The test substance GOA-Na was tested in an in vivo micronucleus test in male Crl:CD(SD) rats (8 weeks old at dosing) to examine its ability to induce micronucleated cells in the bone marrow.

The animals (5 animals per group) received oral gavage doses administration of the negative control substance (0.5 w/v% CMC-Na), test substance (250, 500 , 1000 and 2000 mg/kg) and positive control substance (cyclophosphamide monohydrate, 20 mg/kg) twice at a 24-hour interval. Bone marrow cells were collected 24 hours after the final administration. Bone marrow cell specimens were prepared to determine the incidence of micronucleated polychromatic erythrocytes (MNPCEs) and percentage of polychromatic erythrocytes (PCEs).

No statistically significant difference was detected in the number of MNPCEs per 10000 PCEs (2000 cells x 5 animals/group) between the test substance groups and the negative control group. No significant decrease was detected in the percentage of PCEs in any of the test substance groups as compared to the negative control group, indicating no bone marrow toxicity. In contrast, the number of MNPCEs significantly increased, and the percentage of PCEs significantly decreased in the positive control group as compared to the negative control group.

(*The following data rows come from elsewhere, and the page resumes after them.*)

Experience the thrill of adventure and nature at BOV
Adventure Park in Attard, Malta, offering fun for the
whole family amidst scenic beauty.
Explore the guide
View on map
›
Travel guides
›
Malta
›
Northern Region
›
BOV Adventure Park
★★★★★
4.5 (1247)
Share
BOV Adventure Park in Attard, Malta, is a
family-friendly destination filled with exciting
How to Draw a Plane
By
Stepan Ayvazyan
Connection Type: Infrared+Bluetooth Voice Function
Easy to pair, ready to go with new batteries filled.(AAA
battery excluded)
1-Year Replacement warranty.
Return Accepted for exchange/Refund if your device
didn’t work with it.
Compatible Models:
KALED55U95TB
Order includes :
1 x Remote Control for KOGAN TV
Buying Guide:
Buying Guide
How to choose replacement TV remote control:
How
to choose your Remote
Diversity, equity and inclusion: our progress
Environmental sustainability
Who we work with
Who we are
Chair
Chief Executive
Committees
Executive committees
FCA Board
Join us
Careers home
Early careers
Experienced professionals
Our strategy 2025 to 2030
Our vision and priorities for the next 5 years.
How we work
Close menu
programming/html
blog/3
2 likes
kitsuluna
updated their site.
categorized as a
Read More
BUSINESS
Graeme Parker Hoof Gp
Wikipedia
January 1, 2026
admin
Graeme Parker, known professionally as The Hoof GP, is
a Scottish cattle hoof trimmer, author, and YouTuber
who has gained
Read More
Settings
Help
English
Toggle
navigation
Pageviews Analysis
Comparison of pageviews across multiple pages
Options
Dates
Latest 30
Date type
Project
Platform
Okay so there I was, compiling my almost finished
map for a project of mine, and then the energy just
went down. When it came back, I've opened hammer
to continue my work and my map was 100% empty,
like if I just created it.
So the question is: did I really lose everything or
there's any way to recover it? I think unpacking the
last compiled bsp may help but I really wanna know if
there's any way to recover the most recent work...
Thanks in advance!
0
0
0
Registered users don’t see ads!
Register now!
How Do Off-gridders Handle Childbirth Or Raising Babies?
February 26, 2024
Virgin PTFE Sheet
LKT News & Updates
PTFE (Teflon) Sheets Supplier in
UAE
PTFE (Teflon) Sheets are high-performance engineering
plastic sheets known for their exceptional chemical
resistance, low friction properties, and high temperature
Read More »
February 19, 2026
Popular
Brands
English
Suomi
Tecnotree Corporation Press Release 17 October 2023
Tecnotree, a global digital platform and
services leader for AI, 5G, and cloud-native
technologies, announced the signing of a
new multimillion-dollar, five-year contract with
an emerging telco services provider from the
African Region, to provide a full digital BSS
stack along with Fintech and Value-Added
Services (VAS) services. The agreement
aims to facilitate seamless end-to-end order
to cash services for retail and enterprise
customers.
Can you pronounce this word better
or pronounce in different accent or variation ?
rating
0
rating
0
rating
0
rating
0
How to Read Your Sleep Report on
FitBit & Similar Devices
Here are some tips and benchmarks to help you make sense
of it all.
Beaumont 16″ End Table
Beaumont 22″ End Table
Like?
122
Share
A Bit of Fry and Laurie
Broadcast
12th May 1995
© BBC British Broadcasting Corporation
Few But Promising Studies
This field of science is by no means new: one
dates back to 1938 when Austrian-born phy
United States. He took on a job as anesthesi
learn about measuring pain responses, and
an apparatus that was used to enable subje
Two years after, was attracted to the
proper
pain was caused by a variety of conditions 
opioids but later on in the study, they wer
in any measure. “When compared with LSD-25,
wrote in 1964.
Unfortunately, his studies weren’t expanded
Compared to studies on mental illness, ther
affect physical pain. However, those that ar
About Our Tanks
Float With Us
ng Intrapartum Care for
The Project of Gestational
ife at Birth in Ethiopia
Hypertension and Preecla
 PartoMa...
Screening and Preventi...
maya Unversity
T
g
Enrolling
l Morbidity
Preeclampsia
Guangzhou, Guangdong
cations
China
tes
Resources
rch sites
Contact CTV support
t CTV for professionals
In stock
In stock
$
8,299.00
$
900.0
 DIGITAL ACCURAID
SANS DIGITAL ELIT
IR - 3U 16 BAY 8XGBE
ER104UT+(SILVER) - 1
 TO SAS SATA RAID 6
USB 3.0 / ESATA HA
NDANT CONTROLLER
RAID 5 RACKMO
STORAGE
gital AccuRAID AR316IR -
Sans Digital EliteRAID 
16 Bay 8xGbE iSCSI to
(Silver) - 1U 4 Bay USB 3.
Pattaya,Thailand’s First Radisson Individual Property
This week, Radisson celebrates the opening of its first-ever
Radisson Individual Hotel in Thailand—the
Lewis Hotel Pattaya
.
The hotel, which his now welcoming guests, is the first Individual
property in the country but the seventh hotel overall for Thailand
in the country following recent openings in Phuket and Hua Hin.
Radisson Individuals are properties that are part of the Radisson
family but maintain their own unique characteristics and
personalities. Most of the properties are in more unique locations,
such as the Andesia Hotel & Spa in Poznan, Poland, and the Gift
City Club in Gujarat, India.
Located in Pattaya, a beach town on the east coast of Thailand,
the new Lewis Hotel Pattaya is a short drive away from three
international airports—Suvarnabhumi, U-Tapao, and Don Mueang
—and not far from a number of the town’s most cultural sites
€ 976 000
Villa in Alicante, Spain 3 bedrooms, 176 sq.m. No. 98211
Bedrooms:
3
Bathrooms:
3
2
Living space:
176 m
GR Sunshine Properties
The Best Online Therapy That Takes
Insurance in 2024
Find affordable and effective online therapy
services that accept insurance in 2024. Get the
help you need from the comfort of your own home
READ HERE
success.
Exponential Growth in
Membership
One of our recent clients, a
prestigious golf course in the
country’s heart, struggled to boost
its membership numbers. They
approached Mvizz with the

The incidence of MNPCEs in the negative control group was within the range of the historical control data of the test facility. Significant increases were detected in the incidence of MNPCEs in the positive control group. These results prove the validity of this study.

It was concluded that GOA-Na does not induce micronucleated erythrocytes in rat bone marrow cells under the conditions employed in this study.